■ Request 1
Answer these questions using the history of Christmas carols:
(a) Which old French word does "carol" come from, and what did it mean?
(b) Which god did the festival of Saturnalia honor?
(c) In what year did a Roman Bishop say that Angel's Hymn should be sung at a Christmas service in Rome?
■ Request 2
Pick up the history of Christmas carols after its final sentence and keep writing it.

■ Page text
────────────────────
University of Plymouth Choral Society, Carols by Candlelight
Christmas carol: a song or hymn with the theme of Christmas, traditionally sung during the surrounding Christmas holiday season. 

Carols were first sung in Europe thousands of years ago, but these were not Christmas carols as we know them

These were pagan songs sung at winter solstice celebrations, as people danced around stone circles. The word carol comes from the old French word 'carole', which meant a popular circle dance accompanied by singing. 
Carols used to be written and sung during all four of the seasons. There used to be May carols and harvest carols, but it is only the tradition of singing them at Christmas which has really survived. 
The ancient Roman pagan festival of Saturnalia, which honoured the agricultural god Saturn, took placed near the winter solstice. Due to when this holiday occurred, Saturnalia celebrations are said to be the source of many of the traditions we now associate with Christmas, such as wreaths, candles, feasting and gift-giving. 
It was only later that carols began to be sung in church and to be specifically associated with Christmas.
Celebrating the sunrise during the winter solstice

Celebrating the sunrise during the winter solstice

Christmas hymns can be traced to 4th-century Rome and were in Latin

In the 9th and 10th centuries, Northern European monasteries developed the Christmas hymn into a sequence of rhymed stanzas. The Parisian monk Adam of Saint Victor began to derive music from popular songs in the 12th century, which introduced something closer to the traditional Christmas carol.
Early Christianity turned the pagan solstice tradition into a celebration for Christmas and gave people Christian songs to sing. In 129, a Roman Bishop said that a song called Angel's Hymn should be sung at a Christmas service in Rome.
Soon after this composers all over Europe started to write 'Christmas carols' but not many people liked them as they were written and sung in Latin, which was a language that not everybody could understand. By the time of the Middles Ages, many people had lost interest in celebrating Christmas altogether.
────────────────────
■ Data excerpts
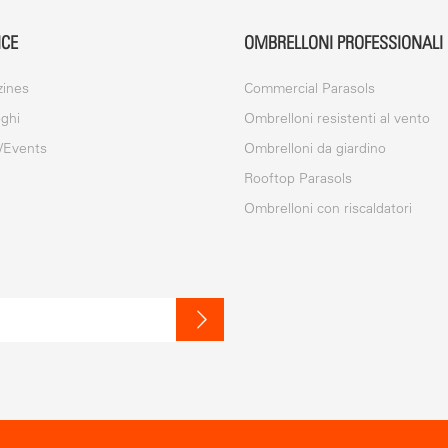
ICE
OMBRELLONI PROFESSIONALI
ines
Commercial Parasols
oghi
Ombrelloni resistenti al vento
/Events
Ombrelloni da giardino
Rooftop Parasols
Ombrelloni con riscaldatori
────────────────────
■ Response 1
(a) "Carol" comes from the old French word 'carole', which meant a popular circle dance accompanied by singing.
(b) Saturnalia honored the agricultural god Saturn.
(c) The year was 129.

■ Response 2
1899 illustration of mother and daughters in church on Christmas Eve

1899 illustration of mother and daughters in church on Christmas Eve

St. Francis of Assisi encouraged Christmas songs in native languages to develop

In 1223, Assisi's nativity plays in Italy had people sing songs or 'canticles' that told the Christian nativity story. Sometimes the choruses of these new carols were in Latin, but normally they were in a regional language that the people watching could understand and join in. 
The new carols spread to France, Spain, Germany and other European countries. These often took the form of a dance in a circle with linked hands and everybody singing the songs.
Christmas carols in English first appeared in a 1426 work of John Awdlay, a Shropshire chaplain, who lists twenty five 'caroles of Cristemas', probably sung by groups of 'wassailers', who went from house to house. 
The word ‘wassail’ was a toast and comes from the Old Norse ‘ves heill’ meaning ‘be well and in good health’. But by the Victorian period wassailers were carolling groups who went around the town and would be rewarded with a hot, spiced drink, known as ‘wassail’.
Basilica of Saint Francis of Assisi with projected nativity scene

Basilica of Saint Francis of Assisi with projected nativity scene

When Oliver Cromwell and the Puritans came to power in England in 1647, the celebration of Christmas and singing carols was banished as it was judged a pagan festival

However, carols survived as people still sang them in secret. But carols remained mainly unsung until Victorian times, when Christmas became a holiday families could enjoy and music became a big part of the celebrations. It would become a tradition to sing carols after the Christmas meal.
It was during this time that two Cornishmen, William Sandys and Davis Gilbert began collecting old seasonal music from villages all round England. Gilbert published two small collections of carols and Sandys published the lyrics and tunes to over 100 carols. 
This created a carol resurgence and many composers created new ones like Good King Wenceslas, with many of these still familiar to us today such as God Rest Ye Merry Gentlemen and We Three Kings of Orient.
The publication in 1871 of Christmas Carols, New and Old by Henry Ramsden Bramley and Sir John Stainer was another significant contribution to a revival of carols in Victorian Britain.
Christmas Carols, New and Old (1871) helped to make carols popular

Christmas Carols, New and Old (1871) helped to make carols popular

Traditionally carols were based on medieval chord patterns which gives them their characteristic musical sound

Some carols like Personent hodie, Good King Wenceslas and The Holly and the Ivy can be traced directly back to the Middle Ages and are among the oldest musical compositions still regularly sung.
Many of today's popular carols were printed in Piae Cantiones, a collection of late medieval Latin songs first published in 1582. Early Latin forms of carols such as Christ was Born on Christmas Day, Good Christian Men, Rejoice and Good King Wenceslas can be found in this book.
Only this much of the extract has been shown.